The Claimant sought a declaration against the Secretary of State that Section 1(3)(b) of the FAA was incompatible with her rights under the European Convention on Human Rights and in particular Article 8 and Article 14. Article 8 provides a right to respect for private and family life and Article 14 prohibits discrimination. The Claimant contended when the matter first became before the Court on 18 July 2012 in the High Court that she was being treated less favourably than a person who had co-habited with a Deceased partner for 2 years.
Over the past decade or so there have been proposals to reform the FAA culminating in 2009‟s draft Civil Law Reform Bill, extending the right of action to “any person who was being maintained by the Deceased immediately before death”. However in early 2011 the Government decided not to proceed with the Bill in light of the “present financial situation”.
At first instance in the High Court Eady J dismissed the Claimant’s claim on the basis that:
- This was a “positive obligation” case i.e. the question was whether there was a positive obligation to extend the category of Defendants entitled to a remedy. It was therefore necessary for the Claimant to show that there was a “direct and immediate link” between the measure being challenged that is to say Section 1(3)(b) and private or family life.
- It was difficult to see how the present circumstances could be said to give rise to that “direct and immediate link”. The FAA is concerned with the relationship between a Claimant and a person who has wrongfully caused the death of a family member, as opposed to the relationship between a Claimant and any member of his or her family.
- The Claimant’s broad submission was that the issue of financial dependency was intimately connected with family life, did not suffice to establish her case. The fact that a claim under the FAA might have improved the family’s finances did not of itself bring the case within Article 8.
- It was therefore not possible that the purpose of Section 1(3)(b) was to improve, promote, or benefit ongoing family or private life, nor that it fell for some other reason within the ambit of Article 8. It was always concerned simply to provide certain categories of persons with a right to claim for losses that could be measured in financial terms.

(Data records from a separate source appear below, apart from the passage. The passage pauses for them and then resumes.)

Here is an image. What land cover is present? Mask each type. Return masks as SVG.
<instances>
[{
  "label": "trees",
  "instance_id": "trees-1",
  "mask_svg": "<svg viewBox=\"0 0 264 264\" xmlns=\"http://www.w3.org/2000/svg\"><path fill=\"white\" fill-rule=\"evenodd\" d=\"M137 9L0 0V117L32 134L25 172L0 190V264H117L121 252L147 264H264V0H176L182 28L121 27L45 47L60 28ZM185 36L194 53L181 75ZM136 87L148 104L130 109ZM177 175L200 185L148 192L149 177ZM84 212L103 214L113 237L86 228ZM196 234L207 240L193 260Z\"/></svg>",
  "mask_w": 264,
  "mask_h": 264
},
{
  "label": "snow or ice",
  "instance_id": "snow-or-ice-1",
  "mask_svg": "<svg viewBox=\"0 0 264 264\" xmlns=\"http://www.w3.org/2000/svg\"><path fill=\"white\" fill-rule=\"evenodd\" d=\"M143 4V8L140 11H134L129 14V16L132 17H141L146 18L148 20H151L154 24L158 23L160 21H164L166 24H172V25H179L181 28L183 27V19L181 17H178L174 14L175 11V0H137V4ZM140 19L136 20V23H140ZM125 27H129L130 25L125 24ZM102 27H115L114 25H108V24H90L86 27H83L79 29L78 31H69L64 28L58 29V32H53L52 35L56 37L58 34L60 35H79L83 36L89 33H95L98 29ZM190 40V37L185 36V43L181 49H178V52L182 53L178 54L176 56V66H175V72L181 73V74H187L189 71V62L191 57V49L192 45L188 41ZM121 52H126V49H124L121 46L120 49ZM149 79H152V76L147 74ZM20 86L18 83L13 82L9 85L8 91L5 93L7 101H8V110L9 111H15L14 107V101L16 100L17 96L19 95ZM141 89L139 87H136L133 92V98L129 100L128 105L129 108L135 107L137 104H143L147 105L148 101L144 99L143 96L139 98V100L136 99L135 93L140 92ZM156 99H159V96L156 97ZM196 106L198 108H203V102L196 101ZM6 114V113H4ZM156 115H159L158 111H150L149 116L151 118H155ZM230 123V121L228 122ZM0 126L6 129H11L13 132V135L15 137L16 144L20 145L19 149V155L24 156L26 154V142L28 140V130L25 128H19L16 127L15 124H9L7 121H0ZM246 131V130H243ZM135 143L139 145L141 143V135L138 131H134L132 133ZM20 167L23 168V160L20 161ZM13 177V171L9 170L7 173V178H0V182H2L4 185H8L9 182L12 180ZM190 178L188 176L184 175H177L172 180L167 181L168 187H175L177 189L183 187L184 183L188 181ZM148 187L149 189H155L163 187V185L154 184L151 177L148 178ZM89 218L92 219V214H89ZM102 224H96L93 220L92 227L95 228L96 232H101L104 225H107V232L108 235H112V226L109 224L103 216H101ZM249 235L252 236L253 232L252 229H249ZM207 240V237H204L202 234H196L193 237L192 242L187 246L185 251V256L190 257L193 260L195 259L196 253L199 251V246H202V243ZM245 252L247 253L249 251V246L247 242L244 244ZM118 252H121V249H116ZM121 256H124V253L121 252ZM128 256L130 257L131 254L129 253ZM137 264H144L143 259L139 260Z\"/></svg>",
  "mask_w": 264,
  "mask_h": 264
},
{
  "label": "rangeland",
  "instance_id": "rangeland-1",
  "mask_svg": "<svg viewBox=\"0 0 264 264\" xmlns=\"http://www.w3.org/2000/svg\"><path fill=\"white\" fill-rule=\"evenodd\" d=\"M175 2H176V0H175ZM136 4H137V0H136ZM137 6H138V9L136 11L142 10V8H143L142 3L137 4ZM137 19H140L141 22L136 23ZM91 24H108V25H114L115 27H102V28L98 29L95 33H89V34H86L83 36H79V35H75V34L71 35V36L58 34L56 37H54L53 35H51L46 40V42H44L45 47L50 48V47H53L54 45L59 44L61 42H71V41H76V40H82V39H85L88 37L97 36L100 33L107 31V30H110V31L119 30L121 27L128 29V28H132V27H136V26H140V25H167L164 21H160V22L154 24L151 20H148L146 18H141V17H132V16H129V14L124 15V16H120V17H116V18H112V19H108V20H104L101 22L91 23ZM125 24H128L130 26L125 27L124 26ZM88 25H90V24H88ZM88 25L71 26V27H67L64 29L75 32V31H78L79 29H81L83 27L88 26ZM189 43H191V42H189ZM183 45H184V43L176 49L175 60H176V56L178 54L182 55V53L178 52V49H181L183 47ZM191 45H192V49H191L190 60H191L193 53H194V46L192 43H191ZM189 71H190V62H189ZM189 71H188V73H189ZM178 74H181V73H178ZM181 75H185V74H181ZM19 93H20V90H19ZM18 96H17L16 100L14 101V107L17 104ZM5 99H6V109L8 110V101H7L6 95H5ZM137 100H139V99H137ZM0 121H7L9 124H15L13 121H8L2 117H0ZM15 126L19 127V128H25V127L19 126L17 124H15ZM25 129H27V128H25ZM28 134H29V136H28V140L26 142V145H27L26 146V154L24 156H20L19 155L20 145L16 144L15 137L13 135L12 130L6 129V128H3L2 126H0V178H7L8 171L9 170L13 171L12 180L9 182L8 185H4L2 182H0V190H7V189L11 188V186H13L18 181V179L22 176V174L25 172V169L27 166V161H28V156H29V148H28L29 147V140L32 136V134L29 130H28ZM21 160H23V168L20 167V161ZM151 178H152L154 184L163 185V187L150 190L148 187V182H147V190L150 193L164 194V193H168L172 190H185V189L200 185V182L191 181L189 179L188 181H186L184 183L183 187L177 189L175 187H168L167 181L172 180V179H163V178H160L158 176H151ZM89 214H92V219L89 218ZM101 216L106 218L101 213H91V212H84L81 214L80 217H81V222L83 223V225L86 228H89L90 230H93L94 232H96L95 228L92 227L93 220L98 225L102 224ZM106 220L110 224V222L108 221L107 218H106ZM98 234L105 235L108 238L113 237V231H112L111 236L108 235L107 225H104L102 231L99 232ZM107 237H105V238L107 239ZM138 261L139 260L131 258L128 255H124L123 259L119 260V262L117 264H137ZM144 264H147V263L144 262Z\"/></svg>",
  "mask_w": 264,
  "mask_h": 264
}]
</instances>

In the Court of Appeal, Lord Dyson MR, agreed with Eady J and dismissed the appeal finding that:
- Section 1(3)(b) was not incompatible with Article 14 in conjunction with Article 8.
- The decision as to which cohabitees should be able to claim damages for loss of dependency raised difficult issues of social and economic policy on which opinions might legitimately differ.
- The treatment of cohabitees on the basis of 2 years‟ cohabitation is justified.